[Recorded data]
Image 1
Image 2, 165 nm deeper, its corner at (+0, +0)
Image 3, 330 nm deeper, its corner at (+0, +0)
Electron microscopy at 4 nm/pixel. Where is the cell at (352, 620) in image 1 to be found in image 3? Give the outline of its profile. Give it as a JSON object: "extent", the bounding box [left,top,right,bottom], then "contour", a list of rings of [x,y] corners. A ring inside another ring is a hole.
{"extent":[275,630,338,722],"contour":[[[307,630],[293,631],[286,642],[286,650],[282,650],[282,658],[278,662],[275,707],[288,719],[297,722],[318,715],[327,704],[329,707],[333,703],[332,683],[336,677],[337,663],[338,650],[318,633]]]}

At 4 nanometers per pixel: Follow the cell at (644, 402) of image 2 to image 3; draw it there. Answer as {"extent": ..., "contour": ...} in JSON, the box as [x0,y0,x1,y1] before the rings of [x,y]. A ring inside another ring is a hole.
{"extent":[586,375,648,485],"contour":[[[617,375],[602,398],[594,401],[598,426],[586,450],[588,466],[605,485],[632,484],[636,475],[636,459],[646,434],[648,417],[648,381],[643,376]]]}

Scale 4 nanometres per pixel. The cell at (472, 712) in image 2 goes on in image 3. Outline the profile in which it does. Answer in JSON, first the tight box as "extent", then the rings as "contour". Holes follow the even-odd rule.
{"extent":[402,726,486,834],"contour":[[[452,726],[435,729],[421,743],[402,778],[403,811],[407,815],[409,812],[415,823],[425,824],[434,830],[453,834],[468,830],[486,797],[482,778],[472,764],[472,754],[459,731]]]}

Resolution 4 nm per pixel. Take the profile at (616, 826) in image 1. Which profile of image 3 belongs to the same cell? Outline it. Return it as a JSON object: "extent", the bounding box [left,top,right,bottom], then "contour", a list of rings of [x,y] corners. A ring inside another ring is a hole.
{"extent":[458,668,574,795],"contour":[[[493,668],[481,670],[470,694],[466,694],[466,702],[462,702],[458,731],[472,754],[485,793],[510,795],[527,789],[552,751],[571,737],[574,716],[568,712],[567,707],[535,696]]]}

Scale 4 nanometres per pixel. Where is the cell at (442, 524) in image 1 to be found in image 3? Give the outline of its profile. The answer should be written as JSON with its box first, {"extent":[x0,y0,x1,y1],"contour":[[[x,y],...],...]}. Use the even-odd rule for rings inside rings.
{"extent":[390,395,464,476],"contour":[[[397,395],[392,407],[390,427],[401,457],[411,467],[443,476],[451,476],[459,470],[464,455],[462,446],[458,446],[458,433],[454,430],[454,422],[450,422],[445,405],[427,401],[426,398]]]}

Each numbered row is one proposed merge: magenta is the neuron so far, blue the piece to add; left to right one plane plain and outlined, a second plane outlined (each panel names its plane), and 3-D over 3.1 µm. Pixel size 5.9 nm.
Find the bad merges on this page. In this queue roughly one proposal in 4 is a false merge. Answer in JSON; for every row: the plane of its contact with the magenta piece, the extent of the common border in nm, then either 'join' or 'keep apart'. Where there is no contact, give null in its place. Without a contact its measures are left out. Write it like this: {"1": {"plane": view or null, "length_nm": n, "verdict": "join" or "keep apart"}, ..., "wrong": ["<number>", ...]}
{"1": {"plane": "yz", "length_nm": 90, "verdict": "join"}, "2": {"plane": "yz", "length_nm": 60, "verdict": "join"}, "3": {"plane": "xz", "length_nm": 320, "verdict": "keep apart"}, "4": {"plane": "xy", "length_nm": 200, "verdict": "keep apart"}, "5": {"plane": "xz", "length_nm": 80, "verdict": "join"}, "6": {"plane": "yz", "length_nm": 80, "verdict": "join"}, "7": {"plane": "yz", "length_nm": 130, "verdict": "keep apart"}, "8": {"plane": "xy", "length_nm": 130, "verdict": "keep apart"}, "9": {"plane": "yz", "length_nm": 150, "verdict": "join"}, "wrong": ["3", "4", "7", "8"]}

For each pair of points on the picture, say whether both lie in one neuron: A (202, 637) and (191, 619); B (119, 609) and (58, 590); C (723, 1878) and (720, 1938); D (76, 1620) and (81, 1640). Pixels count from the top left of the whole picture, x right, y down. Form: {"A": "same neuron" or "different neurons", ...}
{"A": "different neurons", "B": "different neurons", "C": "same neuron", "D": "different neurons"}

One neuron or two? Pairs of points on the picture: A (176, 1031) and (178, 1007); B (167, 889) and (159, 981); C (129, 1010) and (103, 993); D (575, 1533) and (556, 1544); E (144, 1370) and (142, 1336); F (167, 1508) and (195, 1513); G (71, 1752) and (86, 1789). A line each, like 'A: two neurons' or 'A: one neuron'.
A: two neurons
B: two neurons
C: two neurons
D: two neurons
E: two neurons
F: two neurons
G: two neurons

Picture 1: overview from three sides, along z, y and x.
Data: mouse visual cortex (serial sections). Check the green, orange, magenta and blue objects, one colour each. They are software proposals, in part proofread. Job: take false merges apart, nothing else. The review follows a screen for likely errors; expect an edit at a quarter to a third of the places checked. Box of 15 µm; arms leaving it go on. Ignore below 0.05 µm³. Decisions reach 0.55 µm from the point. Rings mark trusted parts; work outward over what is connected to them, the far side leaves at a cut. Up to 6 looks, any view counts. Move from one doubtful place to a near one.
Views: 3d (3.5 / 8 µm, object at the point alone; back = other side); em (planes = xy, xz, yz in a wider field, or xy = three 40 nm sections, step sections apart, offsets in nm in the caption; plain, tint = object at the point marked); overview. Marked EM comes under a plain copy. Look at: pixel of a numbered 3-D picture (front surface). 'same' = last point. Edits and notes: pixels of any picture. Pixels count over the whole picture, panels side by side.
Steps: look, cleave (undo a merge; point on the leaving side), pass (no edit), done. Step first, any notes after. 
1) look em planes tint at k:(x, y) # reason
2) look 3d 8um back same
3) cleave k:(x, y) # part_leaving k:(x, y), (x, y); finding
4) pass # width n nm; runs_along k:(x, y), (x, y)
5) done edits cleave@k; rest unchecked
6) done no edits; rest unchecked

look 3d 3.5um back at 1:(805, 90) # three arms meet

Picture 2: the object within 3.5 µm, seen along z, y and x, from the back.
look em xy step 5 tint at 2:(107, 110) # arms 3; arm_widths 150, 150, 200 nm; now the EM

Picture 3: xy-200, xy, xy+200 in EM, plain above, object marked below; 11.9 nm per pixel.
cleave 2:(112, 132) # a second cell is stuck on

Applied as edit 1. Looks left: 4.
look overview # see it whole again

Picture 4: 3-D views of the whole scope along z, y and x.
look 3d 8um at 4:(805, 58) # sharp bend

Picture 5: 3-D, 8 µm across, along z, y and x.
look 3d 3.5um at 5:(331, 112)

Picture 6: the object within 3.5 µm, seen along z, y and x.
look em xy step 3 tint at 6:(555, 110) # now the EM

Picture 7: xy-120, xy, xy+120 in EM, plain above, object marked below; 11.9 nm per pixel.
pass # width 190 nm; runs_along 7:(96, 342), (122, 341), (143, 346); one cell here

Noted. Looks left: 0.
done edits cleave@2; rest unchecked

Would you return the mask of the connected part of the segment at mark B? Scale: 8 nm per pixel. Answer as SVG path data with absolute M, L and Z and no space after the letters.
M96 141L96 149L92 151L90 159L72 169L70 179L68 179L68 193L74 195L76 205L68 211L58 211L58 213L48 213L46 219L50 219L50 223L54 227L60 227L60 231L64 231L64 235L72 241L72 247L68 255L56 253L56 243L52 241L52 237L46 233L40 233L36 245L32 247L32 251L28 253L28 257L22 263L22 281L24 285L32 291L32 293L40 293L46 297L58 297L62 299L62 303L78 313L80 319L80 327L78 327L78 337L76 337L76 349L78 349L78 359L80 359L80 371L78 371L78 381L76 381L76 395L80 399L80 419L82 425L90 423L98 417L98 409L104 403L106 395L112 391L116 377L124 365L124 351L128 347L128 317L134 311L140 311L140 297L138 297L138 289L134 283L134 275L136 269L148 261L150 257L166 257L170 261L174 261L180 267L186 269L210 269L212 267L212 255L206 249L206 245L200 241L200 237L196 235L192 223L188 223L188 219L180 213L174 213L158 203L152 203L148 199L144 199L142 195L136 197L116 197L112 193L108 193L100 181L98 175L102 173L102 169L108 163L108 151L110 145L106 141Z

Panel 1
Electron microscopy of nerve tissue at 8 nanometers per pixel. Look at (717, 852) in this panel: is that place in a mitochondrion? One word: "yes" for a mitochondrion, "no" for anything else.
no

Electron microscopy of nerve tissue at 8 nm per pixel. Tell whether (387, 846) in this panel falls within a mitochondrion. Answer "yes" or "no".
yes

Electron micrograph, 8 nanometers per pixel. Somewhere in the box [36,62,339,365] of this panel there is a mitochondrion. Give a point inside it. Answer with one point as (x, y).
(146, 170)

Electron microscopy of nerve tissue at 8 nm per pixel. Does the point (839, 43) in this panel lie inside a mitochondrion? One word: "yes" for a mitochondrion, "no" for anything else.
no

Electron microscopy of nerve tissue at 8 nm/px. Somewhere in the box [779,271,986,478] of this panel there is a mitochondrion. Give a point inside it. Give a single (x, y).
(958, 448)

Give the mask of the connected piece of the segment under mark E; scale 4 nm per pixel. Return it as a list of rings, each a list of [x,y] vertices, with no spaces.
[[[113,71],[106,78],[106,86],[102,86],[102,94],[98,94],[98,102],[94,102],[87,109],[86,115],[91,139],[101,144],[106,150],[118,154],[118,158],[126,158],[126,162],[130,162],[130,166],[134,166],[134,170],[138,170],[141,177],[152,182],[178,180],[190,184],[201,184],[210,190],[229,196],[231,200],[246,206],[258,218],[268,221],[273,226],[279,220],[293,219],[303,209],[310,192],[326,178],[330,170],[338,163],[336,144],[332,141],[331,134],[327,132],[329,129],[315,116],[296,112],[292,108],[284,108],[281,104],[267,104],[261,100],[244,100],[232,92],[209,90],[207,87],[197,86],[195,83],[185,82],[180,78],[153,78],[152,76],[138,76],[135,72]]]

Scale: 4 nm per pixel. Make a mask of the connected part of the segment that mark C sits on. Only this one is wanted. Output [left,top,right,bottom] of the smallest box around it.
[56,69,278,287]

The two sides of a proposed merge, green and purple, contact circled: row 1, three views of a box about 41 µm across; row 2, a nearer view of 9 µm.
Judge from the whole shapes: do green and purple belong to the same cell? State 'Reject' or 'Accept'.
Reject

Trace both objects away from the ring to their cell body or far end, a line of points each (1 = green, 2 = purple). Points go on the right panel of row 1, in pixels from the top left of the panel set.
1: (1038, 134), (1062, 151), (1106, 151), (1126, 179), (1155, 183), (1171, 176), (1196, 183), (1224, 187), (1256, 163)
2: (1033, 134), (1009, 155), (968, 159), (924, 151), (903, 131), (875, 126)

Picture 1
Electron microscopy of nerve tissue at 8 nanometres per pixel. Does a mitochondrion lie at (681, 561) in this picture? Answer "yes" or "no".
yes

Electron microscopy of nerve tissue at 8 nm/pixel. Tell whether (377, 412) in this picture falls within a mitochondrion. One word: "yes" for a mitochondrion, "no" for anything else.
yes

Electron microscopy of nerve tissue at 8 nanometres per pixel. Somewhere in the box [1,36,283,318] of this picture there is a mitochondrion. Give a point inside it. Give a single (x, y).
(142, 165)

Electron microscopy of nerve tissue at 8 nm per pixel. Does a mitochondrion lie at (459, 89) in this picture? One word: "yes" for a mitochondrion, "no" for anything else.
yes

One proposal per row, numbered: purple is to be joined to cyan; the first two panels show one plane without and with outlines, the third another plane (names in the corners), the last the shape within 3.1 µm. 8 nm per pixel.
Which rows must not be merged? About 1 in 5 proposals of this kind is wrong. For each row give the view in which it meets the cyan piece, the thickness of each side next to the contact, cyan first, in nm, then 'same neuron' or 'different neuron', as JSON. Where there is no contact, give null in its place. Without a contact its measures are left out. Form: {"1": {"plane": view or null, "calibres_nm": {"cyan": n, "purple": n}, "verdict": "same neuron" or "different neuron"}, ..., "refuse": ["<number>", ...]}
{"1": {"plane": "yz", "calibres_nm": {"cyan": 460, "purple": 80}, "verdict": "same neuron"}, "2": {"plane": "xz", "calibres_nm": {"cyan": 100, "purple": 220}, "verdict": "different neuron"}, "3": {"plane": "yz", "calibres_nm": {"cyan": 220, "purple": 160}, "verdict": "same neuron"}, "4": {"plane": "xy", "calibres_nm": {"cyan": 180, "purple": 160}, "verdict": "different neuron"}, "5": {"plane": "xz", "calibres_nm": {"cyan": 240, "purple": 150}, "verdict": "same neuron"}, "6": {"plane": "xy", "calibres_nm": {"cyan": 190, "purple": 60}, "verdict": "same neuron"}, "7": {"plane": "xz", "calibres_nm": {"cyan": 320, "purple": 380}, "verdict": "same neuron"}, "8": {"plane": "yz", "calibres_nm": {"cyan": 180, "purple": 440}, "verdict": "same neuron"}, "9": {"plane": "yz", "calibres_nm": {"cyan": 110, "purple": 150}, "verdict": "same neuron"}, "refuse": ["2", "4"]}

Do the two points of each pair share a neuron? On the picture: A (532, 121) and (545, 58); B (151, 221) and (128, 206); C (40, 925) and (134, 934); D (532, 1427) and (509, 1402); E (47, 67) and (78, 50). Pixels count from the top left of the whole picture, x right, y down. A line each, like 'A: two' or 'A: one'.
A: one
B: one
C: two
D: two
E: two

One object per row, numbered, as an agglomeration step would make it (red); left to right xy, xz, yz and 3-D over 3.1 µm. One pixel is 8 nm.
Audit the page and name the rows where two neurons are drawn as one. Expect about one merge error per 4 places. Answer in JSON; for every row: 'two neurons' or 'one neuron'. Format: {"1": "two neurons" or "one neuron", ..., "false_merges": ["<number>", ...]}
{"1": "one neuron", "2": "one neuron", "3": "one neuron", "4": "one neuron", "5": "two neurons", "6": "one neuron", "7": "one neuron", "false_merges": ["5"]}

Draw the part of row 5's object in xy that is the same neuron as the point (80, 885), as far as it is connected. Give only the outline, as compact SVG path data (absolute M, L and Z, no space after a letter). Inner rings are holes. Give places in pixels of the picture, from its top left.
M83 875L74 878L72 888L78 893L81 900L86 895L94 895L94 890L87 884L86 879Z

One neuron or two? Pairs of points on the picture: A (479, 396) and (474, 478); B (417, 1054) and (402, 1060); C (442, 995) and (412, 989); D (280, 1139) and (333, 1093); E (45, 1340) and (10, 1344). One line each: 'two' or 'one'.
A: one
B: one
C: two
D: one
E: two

### Work request
Each line of the entries that contains the word "sections" should be listed.

### Exercise result
Data: mouse visual cortex (serial sections). Check the green, orange, magenta and blue objects, one colour each. They are software proposals, in part proofread. Job: take false merges apart, nothing else. The review follows a screen for likely errors; expect an edit at a quarter to a third of the places checked. Box of 15 µm; arms leaving it go on. Ignore below 0.05 µm³. Decisions reach 0.55 µm from the point. Rings mark trusted parts; work outward over what is connected to them, the far side leaves at a cut. Up to 6 looks, any view counts. Move from one doubtful place to a near one.
Views: 3d (3.5 / 8 µm, object at the point alone; back = other side); em (planes = xy, xz, yz in a wider field, or xy = three 40 nm sections, step sections apart, offsets in nm in the caption; plain, tint = object at the point marked); overview. Marked EM comes under a plain copy. Look at: pixel of a numbered 3-D picture (front surface). 'same' = last point. Edits and notes: pixels of any picture. Pixels count over the whole picture, panels side by side.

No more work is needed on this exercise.